Arch Neurol. 1993 Apr;50(4):380-3. doi: 10.1001/archneur.1993.00540040042011.
The influence of age on performance on clinical and psychometric assessments is examined in groups of nondemented persons and individuals with either very mild or mild dementia of the Alzheimer type (DAT).
Initial clinical and psychometric assessments of persons enrolled in longitudinal studies of DAT and nondemented control subjects.
Alzheimer's Disease Research Center at Washington University, St Louis, Mo.
Volunteer samples of 108 people (44 men, 64 women) with mild DAT, 61 people (30 men, 31 women) with very mild DAT, and 122 healthy nondemented people (45 men, 77 women) were recruited between 1979 and 1991. Age ranged from 54 to 87 years. Persons with confounding medical, neurologic, or psychiatric disorders were excluded. Dementia severity was staged using the Clinical Dementia Rating scale.

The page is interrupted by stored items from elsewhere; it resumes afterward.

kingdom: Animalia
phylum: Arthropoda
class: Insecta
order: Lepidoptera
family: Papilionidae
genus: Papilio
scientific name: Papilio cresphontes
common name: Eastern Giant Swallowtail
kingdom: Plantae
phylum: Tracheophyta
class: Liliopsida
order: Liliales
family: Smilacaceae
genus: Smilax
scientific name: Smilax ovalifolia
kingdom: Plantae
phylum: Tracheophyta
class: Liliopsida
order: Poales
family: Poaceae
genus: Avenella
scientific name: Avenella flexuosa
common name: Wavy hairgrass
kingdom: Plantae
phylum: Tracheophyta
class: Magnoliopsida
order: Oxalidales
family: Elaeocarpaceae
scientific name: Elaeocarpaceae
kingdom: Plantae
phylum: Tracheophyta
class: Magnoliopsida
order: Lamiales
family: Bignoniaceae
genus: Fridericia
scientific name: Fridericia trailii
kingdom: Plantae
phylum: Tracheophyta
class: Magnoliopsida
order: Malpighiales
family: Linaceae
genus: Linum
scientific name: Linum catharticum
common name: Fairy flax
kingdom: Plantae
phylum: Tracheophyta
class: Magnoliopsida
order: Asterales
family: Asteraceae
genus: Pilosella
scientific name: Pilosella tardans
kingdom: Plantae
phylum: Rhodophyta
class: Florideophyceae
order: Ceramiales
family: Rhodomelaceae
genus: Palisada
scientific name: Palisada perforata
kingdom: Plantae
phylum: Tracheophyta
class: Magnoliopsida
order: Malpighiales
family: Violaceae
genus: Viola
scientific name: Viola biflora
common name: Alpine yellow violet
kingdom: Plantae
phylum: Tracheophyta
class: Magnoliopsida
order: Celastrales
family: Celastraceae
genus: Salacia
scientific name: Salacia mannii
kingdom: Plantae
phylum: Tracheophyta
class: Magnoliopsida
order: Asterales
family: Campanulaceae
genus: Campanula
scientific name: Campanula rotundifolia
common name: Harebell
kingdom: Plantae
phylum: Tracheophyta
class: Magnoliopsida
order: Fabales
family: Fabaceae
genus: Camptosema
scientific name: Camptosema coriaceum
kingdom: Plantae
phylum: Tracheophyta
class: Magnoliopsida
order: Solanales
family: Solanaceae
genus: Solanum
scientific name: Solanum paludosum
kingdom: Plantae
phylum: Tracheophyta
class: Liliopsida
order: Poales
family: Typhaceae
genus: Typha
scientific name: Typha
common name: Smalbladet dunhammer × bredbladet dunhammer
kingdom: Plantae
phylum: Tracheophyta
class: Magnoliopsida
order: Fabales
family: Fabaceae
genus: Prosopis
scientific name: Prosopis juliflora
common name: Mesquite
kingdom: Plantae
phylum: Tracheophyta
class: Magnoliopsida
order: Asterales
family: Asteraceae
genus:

Five brief quantitative clinical tests included in the 90-minute clinician administered protocol, as well as 14 tests included in a 2-hour psychometric test battery.
Dementia severity affected performance on all measurements. Age did not influence performance on clinical assessments. There was a significant interaction between age and dementia severity on 10 of 14 psychometric measures. In general, older nondemented individuals performed less well than younger nondemented individuals while older mildly demented persons performed about the same as, or slightly better than, their younger counterparts.
Age does not affect performance on brief clinical assessment instruments. However, age affects psychometric performance differently in cognitively intact persons when compared with persons with DAT. As a result, psychometric differentiation between cognitively normal and demented individuals is more difficult in older populations.